Saya perhatikan, pembimbingnya cuma diam saja. Pas diberi pas untuk berbicara, pembimbingnya cuma mengemukakan sepatah-dua patah kata. Yang mana kalimat selanjutnya tidak terkait sama sekali bersama pembredelan yang dilaksanakan penguji utama. Saya shock dong yhaaa~

Karena penasaran, seusai ujian saya pun bertanya kepadanya. Kok pembimbingmu cuma layaknya itu? Bahkan pembimbingmu tidak menyentuh mengisi skripsimu atau argumen penguji utama. Pembimbingmu tadi cuma menyebutkan jika anda telah mengusahakan semaksimalnya di dalam mengerjakan skripsi dan patut diapresiasi. Pembimbingmu bukan pemirsa bayaran acara-acara tivi, kan?

Teman saya kelanjutannya bercerita. Katanya, sewaktu proses pembimbingan, cuma acc-acc saja. Makanya proses penulisannya bisa begitu cepat jika dibandingkan yang lainnya. Tapi bersama revisi sebanyak itu, apa memadai efektif bagimu? Saya bertanya dan rekan saya cuma memasang wajah sedih sejadi-jadinya.

Berangkat dari pengalaman-pengalaman itu, saya jadi takut tepat diminta mendaftar ujian. Saya sempat sangsi dua hal. Pertama, pembimbing saya jadi kasihan karena saya habis kecelakaan dan kelanjutannya dimudahkan. Kalau alasannya layaknya ini, saya kok ya malah tidak enak hati. Selain itu, rasanya kok saya payah sekali. Lulus karena rasa kasihan, apa itu tidak menyedihkan?

Kedua, saya sangsi jika pembimbing saya menaruh dendam. Beliau sesudah itu menyusun rencana untuk menghabisi saya pas ujian. Skripsi tidak masak ini disetujui sehingga saya terlilit pada rasa percaya diri. Pas ujian nanti, saya bakal dibantai tanpa belas kasihan. Eh, kok imajinasi saya kebablasan?
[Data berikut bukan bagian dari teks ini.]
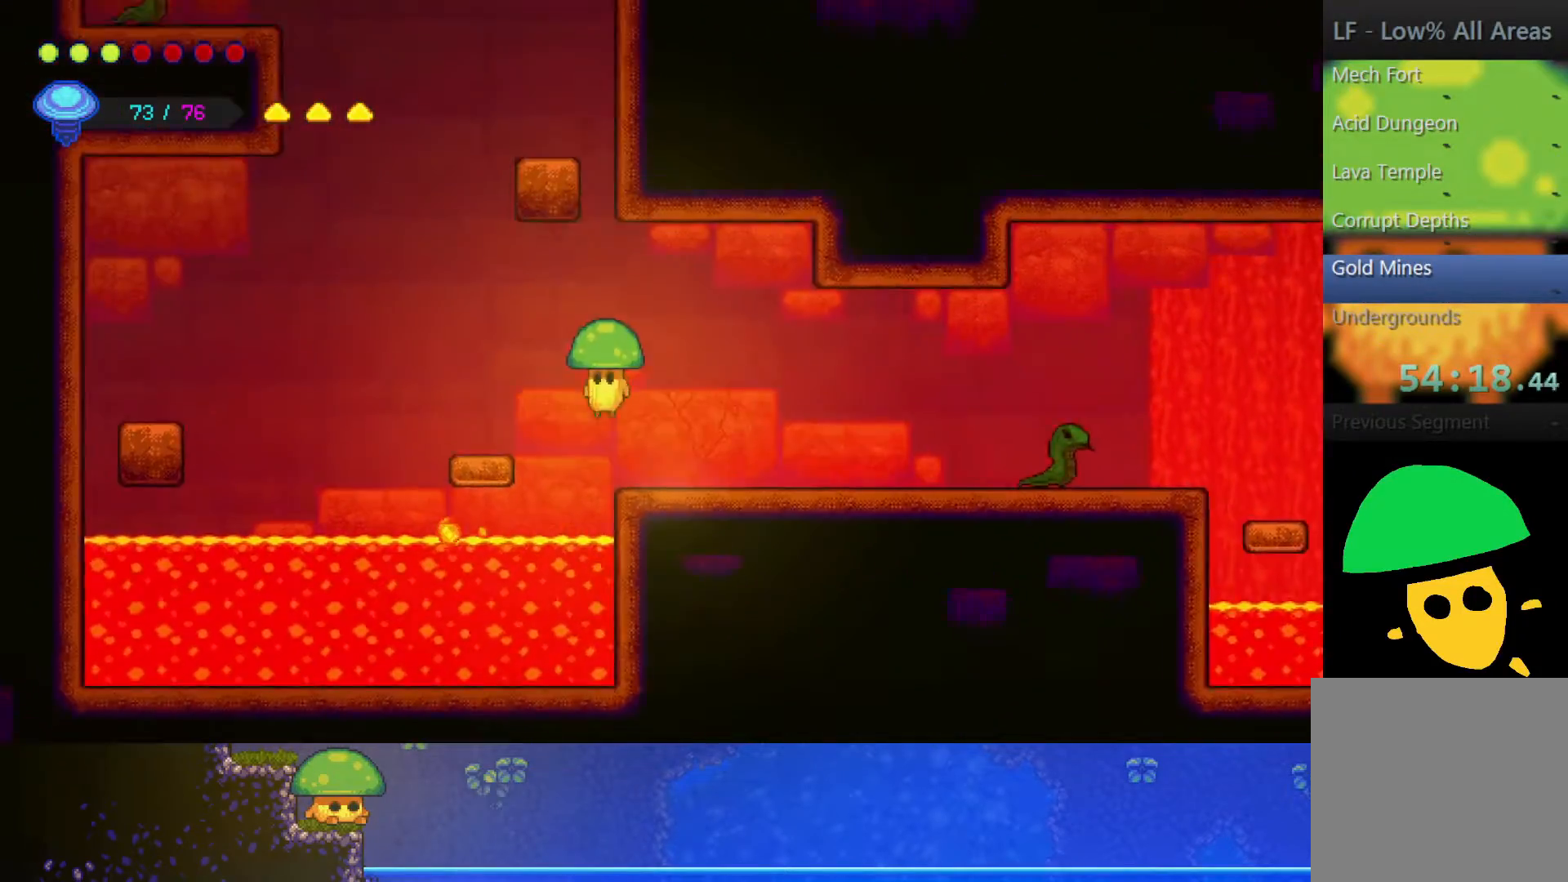
{"buttons": [], "left_stick": "up-right", "right_stick": "center", "events": [[17, "CROSS", "up"], [250, "R2", "down"], [267, "left_stick", "up-left"], [417, "left_stick", "up-right"], [467, "R2", "up"]]}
Dasar untung, keraguan kedua tidak saya rasakan. Saya tidak dibunuh dibuat mati kutu tepat ujian. Semuanya berjalan wajar begitu saja. Seperti presentasi tugas kuliah di depan dosen-dosen tercinta. Tapi kok tidak semenyeramkan ujian yang dulu saya ikuti? Apa benar saya cuma dikasihani? Sampai hari ini, pertanyaan ini tetap nyangkut di memori.